History: Previously she had been weight training, quite heavy, sets of 10, eating moderately well with some cheats and occasional alcohol on weekends. So her behaviour was actually supporting weight gain or at the very least weight maintenance.

Whats the fundamental goal? I want to drop some weight.

Tactic: 3 x targeted full body metabolic session (light resistance/high reps) coupled with a strict GFD diet for 7 days.

Result: 3kg Weight loss. New behaviour to match the desired goal = result. After week 1 was done we started to use corrective training to unlock performance and the client is still consistently progressing both in strength and fat loss each week for the past 8 weeks. I believe this is a common case in most people who train without professional advice; muscles get too tight and stressed to recover and improve. Which leads to a lot of frustration, wasted time and could easily lead to serious injuries in the future.


Buying PT sessions from anyone is a 2-way commitment. I see too many people wasting their time in the gym and using PTs as accessories. There is nothing more annoying than turning up to a session (as a PT) with a great program planned out only for a client to no-show - not cool. In an ideal world, PTs should not be afraid to be honest and clear with clients who aren't keeping up with their side of the agreement. This, however (due to commision based industry) is quite rare and takes real courage.

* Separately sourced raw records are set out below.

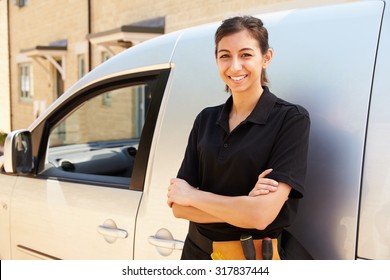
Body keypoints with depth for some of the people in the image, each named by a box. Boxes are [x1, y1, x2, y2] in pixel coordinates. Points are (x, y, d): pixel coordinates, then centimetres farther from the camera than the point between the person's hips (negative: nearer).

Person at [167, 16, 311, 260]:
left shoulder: (292, 119, -15)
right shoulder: (206, 120, 0)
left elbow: (262, 215, -24)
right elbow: (178, 205, -5)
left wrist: (192, 195, -12)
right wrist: (242, 207, -20)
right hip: (196, 251, 5)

Every person who trains and uses a gym needs to first write down their fundamental goals. Im not talking about "fat down/muscle up" you need to get more specific. E.g. I want to lose 20lbs of bodyfat in the next 12 weeks. Then work out what it will take to acheive that goal. Too many people are training towards results that they do not want. Take your average evening gym user who gets on the X-trainer for 45 minutes - they are doing that because they believe this is the best way to lose bodyfat and get in shape. As a fitness professional, im saying there are more efficient ways to burn bodyfat, cardio training is just one tool you would use... and not necessarily for that length of time. If you dont know what your doing, hire someone who does.  

Have a long-term training plan. If  your goal (like mine) is to train for the rest of your life then you need to get smarter with training intensity, plan recovery and take foot off the gas once in a while to increase your training longevity.

Lastly, I think moving on is healthy in life. In my job i really believe a good trainer should move gyms or location every 18-24 months to keep things fresh and aim to re-educate and spread the fitness message to another group of people. I am proud of my time in Bahrain and am excited about the future in Singapore. I hope my blog readers will follow me there :)

I hope Bahrain can bounce back from its current situation very soon.